Repair work on the base runways will limit air traffic and thus might reduce the noise residents often complain about, but it could spark more controversy elsewhere. While helicopters will continue to use the facility, fixed-wing aircraft will be redirected to nearby Kadena Air Base.

Some Japanese officials have suggested permanently moving Futenma flight operations to the sprawling Air Force base, even though such a consolidation has been rejected by U.S. officials several times in the past.

Before the idea could gain further momentum, Marine Corps Bases Japan issued a news release Tuesday addressing the transfer.

“The temporary movement of Marine Corps fixed-wing aircraft from MCAS Futenma to Kadena Air Base in no way supports or implies the feasibility of consolidating Futenma aviation operations at Kadena Air Base,” the release said.

Under a bilateral agreement signed in May 2006, the base, located in the heart of this city of 92,000 people, is to be closed once an air facility is built on Camp Schwab, along Okinawa’s rural northeast coast. The design calls for two runways that begin on the Henoko Peninsula and run over landfill in Oura Bay.

Opponents say residents would be at risk from accidents and noise pollution and that the project would threaten a feeding area of endangered dugongs, salt water manatees that make the Okinawa waters their northernmost home.

Japan’s new left-center government in Tokyo has put the project in limbo while it studies alternate sites.

Ichiro Ozawa, secretary-general of the ruling Democratic Party of Japan, said Tuesday that remote Shimoji Island, located midway between Okinawa and Taiwan, would be a good site for Marine air operations, the Mainichi newspaper reported.

Quoting an unnamed source, the paper said Ozawa made the suggestion during a year-end party in Tokyo for top officials of the three parties in the ruling coalition.

It’s not the first time Shimoji has been mentioned as a possible site for MCAS Futenma. The island’s airport, with a 3,000-meter runway, is used mostly for training commercial airline pilots. There are no regularly scheduled flights to the island. It was visited in October by an official from the Japanese Defense Ministry to determine if it would be an acceptable relocation site.

In May 2001, a Rand Corporation study commissioned by the Pentagon recommended the island’s airport be used by the Marines, offering them a better position to respond to any trouble in the Taiwan Strait.
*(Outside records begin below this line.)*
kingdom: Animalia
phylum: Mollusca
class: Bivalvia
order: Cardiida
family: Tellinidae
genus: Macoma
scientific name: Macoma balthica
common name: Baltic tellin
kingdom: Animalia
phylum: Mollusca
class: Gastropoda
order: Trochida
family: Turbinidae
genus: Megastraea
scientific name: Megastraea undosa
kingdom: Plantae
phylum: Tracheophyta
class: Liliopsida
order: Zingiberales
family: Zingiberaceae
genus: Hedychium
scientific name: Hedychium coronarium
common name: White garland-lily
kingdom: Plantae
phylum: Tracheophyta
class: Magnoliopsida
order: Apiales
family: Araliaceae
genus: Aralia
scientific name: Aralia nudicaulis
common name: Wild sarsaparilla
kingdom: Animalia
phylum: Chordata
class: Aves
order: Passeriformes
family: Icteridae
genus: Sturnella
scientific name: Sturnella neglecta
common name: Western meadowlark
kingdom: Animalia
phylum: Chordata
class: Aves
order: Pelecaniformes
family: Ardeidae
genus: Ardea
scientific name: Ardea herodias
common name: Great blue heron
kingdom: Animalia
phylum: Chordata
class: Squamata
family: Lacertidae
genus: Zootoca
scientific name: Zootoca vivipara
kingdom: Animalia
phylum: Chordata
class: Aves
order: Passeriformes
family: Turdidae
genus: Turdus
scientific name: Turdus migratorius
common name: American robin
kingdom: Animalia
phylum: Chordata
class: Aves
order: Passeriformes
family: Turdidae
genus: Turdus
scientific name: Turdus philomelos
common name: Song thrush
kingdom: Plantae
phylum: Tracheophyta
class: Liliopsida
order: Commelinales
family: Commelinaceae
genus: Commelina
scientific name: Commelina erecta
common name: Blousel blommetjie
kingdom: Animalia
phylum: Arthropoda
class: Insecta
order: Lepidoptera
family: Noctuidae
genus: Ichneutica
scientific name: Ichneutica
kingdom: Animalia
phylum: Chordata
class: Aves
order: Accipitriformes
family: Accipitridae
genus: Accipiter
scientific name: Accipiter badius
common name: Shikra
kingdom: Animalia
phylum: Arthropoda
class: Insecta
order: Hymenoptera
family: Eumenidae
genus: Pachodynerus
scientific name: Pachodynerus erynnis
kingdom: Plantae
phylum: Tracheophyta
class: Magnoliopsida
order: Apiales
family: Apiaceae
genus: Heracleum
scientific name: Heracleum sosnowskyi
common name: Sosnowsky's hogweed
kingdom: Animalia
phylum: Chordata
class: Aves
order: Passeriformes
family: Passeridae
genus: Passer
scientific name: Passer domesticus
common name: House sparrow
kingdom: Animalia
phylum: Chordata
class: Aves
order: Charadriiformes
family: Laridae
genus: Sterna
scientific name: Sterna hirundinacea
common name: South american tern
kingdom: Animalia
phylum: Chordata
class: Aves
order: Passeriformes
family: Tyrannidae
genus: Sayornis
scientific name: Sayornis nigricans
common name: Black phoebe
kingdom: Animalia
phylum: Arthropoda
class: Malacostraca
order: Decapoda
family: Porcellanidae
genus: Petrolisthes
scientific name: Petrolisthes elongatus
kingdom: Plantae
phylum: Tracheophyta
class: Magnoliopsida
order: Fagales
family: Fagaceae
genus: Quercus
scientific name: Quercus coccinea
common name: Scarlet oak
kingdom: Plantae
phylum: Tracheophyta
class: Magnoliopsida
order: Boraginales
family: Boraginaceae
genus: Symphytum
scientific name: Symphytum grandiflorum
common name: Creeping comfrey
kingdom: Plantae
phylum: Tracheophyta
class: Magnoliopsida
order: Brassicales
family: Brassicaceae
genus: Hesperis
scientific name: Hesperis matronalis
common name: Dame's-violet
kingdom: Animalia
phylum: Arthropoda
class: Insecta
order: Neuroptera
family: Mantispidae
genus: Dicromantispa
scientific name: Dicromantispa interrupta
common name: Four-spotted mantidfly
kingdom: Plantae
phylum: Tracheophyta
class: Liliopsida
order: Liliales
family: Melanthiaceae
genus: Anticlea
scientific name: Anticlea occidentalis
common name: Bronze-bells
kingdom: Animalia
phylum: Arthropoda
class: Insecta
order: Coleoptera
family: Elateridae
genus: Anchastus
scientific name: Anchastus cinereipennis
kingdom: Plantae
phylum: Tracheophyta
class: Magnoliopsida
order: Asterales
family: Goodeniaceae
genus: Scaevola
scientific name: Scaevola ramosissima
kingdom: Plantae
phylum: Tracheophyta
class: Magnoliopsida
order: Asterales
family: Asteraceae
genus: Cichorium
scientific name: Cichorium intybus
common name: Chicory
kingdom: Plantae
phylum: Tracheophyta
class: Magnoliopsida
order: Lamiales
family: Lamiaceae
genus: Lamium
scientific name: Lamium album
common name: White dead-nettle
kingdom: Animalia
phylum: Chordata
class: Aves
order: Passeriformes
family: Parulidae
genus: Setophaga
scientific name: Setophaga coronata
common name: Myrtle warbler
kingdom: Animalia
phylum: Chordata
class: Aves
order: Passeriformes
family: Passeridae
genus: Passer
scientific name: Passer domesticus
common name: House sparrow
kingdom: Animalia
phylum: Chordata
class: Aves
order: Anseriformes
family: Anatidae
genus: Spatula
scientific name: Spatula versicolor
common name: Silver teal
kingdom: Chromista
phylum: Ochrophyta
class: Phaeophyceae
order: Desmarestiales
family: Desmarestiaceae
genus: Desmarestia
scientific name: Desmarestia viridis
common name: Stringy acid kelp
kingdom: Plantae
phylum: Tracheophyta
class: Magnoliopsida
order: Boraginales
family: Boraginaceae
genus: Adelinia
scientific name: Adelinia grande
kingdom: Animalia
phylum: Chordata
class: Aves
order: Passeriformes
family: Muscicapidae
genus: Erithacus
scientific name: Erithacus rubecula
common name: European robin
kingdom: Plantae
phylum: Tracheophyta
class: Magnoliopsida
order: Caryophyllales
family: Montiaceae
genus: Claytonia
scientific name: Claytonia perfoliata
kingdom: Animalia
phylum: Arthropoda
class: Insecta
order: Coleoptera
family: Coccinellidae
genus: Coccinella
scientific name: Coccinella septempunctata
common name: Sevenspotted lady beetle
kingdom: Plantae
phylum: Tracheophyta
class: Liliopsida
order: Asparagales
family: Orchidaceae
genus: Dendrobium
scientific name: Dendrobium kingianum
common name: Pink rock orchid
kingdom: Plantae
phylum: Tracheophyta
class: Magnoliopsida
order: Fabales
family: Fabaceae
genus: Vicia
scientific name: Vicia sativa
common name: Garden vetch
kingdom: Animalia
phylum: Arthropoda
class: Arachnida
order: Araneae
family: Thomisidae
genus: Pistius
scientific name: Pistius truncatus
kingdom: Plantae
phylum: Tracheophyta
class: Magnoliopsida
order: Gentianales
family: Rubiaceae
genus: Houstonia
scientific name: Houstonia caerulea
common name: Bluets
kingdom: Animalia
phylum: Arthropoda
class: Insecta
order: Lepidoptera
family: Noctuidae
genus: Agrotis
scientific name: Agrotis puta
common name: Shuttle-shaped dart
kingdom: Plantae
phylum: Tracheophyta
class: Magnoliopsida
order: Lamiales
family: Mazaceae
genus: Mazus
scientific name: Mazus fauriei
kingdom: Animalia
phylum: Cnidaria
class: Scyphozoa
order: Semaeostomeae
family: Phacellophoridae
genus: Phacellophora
Shimoji Island, part of Irabu Town, is only 250 miles from Taiwan.

U.S. officials have said Schwab is the only acceptable location for relocating Futenma and insist it is key to the entire realignment agreement, which calls for closing most of the U.S. bases south of Kadena Air Base and moving major Marine commands and more than 8,000 active-duty personnel and their families to Guam in 2014.

The runway project on Futenma will last through April, according to the release. The fixed-wing aircraft that will operate temporarily from Kadena include KC-130 tanker-transports and smaller UC-35 and UC-12 light passenger and cargo aircraft.

Runway repairs will include removing rubber, sealing concrete joints, repairing or replacing concrete sections, regrooving and repainting, the release said.

“It is important that the runway is maintained in order to ensure the safety of future operations at the air station,” the release said.